_Problem description_
The lines you return must be all those in the data that hold the string "training".

_Data for review_
[Start of Attachment]
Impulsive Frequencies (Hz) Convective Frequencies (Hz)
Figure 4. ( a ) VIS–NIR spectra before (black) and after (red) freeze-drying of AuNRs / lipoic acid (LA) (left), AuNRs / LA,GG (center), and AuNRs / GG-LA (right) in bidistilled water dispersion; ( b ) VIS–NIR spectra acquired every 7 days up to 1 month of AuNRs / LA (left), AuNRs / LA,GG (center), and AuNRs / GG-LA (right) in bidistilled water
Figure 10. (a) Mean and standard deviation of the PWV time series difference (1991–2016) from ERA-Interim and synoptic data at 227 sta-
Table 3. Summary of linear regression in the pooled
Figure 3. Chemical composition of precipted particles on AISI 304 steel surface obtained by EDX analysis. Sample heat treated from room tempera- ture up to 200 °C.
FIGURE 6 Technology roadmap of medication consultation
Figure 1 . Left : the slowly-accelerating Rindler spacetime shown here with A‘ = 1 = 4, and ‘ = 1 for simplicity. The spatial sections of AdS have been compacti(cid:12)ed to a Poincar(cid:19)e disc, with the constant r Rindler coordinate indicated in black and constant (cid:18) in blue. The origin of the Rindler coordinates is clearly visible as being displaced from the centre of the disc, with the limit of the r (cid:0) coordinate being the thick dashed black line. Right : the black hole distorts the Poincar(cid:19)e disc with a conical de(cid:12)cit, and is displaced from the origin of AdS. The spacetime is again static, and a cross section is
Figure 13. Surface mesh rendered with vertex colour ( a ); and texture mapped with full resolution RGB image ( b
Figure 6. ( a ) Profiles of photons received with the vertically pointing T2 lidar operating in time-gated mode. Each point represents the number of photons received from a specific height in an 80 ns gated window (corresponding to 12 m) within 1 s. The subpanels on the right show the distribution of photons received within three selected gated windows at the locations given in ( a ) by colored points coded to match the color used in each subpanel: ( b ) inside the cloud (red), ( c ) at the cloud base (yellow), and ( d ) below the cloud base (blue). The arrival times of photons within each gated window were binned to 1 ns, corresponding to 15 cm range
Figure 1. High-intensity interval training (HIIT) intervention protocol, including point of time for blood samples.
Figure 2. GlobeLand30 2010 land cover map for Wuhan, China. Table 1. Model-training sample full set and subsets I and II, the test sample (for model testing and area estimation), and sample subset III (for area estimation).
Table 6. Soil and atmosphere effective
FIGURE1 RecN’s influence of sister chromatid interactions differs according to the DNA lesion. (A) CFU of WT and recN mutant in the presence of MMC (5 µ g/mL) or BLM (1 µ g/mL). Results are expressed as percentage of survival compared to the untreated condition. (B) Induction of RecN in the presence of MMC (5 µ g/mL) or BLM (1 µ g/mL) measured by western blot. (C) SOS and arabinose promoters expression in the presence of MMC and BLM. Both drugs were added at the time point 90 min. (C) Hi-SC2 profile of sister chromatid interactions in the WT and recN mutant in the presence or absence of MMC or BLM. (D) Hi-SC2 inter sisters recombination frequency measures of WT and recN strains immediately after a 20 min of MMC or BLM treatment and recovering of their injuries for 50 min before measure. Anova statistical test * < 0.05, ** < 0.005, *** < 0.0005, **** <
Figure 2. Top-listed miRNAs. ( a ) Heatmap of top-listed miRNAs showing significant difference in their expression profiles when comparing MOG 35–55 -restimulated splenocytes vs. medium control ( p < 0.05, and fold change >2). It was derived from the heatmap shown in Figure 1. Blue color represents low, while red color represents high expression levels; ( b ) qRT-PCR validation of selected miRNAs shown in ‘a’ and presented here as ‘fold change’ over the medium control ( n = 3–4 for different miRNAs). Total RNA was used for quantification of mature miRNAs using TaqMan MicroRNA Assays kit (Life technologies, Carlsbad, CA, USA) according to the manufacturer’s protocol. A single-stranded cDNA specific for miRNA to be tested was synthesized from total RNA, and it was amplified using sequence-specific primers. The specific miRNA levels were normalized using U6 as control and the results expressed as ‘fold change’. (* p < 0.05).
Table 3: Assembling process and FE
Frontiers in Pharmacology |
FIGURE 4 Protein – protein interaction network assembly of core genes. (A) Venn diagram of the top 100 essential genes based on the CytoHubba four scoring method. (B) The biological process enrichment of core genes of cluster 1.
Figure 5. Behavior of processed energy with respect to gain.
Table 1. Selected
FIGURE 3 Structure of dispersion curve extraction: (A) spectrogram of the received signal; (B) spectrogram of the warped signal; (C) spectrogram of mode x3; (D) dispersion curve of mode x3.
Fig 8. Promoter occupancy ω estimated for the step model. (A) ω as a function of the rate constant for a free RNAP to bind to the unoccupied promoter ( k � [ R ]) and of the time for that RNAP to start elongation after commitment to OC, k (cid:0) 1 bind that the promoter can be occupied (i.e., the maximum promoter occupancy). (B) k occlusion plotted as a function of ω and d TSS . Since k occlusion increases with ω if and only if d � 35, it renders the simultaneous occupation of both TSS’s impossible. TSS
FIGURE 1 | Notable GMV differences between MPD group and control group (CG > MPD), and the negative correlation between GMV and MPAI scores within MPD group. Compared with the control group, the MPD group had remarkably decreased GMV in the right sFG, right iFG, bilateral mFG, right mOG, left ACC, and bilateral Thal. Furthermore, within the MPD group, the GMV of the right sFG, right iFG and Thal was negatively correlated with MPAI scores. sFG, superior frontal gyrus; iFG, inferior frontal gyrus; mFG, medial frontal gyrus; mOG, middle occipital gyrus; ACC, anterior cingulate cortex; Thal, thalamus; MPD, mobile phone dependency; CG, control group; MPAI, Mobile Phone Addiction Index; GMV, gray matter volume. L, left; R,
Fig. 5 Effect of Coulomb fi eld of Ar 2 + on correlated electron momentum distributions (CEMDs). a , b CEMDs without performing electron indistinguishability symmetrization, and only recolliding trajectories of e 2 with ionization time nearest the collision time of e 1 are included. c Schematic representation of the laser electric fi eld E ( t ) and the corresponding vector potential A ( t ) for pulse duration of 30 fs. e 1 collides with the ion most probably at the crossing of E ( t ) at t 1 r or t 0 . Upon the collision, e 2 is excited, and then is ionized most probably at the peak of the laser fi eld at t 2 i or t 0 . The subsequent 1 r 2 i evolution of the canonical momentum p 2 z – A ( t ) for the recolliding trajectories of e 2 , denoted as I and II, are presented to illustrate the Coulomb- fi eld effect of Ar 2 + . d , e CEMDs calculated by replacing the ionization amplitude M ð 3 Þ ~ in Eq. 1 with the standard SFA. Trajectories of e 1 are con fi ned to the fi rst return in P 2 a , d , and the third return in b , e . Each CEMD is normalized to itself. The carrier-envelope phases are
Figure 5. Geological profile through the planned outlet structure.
[End of Attachment]
_Solution_
Figure 1. High-intensity interval training (HIIT) intervention protocol, including point of time for blood samples.
Figure 2. GlobeLand30 2010 land cover map for Wuhan, China. Table 1. Model-training sample full set and subsets I and II, the test sample (for model testing and area estimation), and sample subset III (for area estimation).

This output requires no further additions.